Former Global TV reporter Ron Bencze has pleaded guilty to one count of sexually assaulting a minor.
The judge reserved his decision on sentencing until after Aug. 27, saying he needed more time to review the case before making a decision that would have serious repercussions.
“The court faces a difficult balancing act in determining an appropriate sentence – taking into account the need to denounce this type of behaviour [and] at the same time take into account the possibility of rehabilitation for an accused person,” said Crown spokesperson Neil MacKenzie.
Mr. Bencze, 45, had been charged with sexual assault, sexual interference and invitation to sexual touching. The alleged incidents occurred over about eleven years – from 2001 to last year – and involved three minors. Last year, Mr. Bencze pleaded not guilty to all nine charges.
In exchange for Thursday’s guilty plea, Crown counsel stayed the remaining eight charges.
“The charge that he’s pleaded guilty to represents the most significant allegations that were made against Mr. Bencze,” Mr. MacKenzie said.
The court heard that the sexual assault spanned about seven years and started when the boy was seven or eight years old. Mr. Bencze engaged in masturbation as well as oral and manual sex with the boy at Mr. Bencze’s house in Surrey. When the boy was 14, his mother discovered explicit text messages on his cellphone between him and Mr. Bencze.

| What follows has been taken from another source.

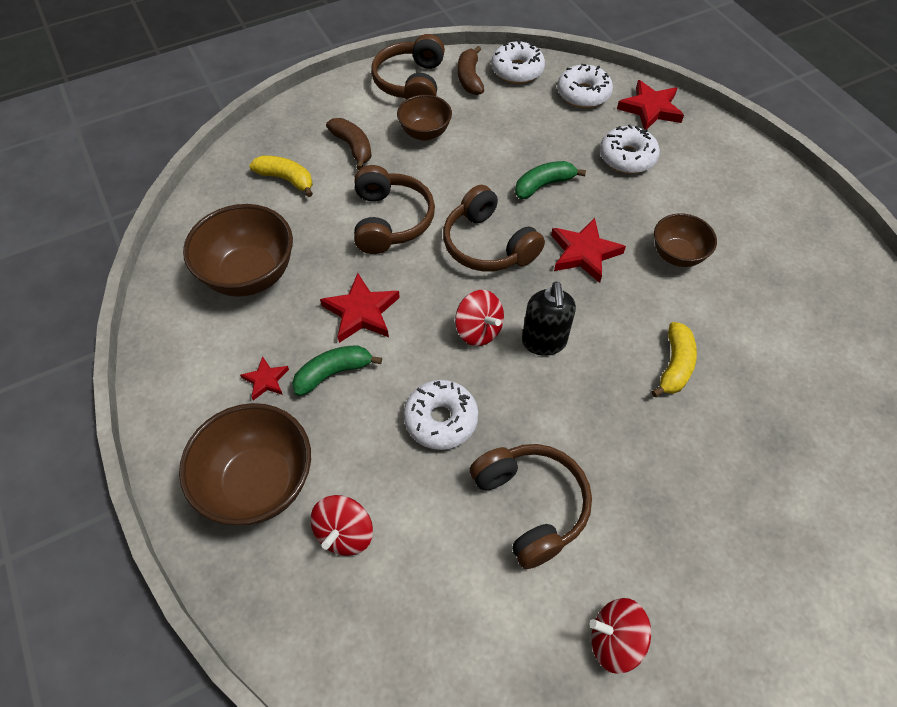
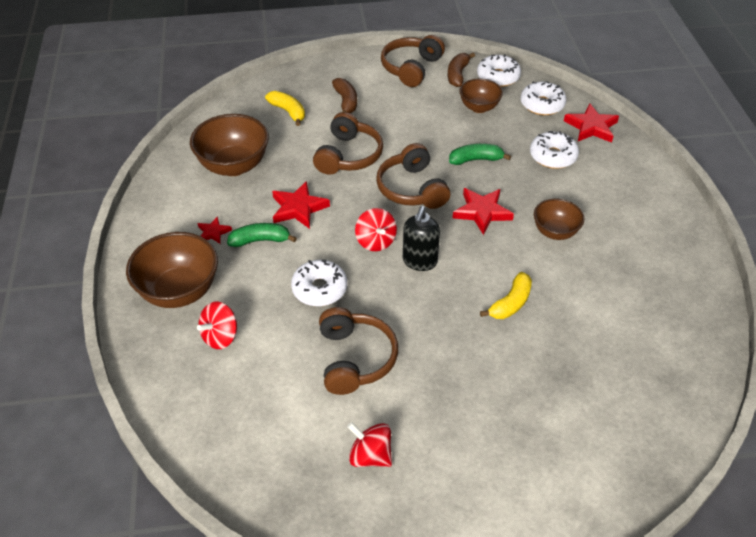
camera: 20 degrees right, 10 degrees down
(425, 133) = (404, 104): brown bowl -> brown bowl (479, 107)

A publication ban protects the victim’s identity, but his victim impact statement was read aloud in court. The teen said he finds it difficult to trust himself and others in certain situations and that he had a tainted childhood.
The Crown recommended between two and three years in prison and adding Mr. Bencze’s name to the sex offender registry. Defence counsel is seeking a conditional sentence of 18 to 24 months.
Mr. Bencze had worked for Global TV since 2004. Before joining the network, he was a crime reporter for radio News 1130. The reporter left Global TV last year, shortly after his arrest.
In court, his lawyer argued a long jail term would prevent him from being able to support his family, which is already hard since he can not secure employment and has had to start his own software and technology company.
His lawyer read an apology from his client. “I’m not asking for forgiveness,” read Mr. Bencze’s statement. “I will work hard to redeem myself and try to regain the trust I have squandered.”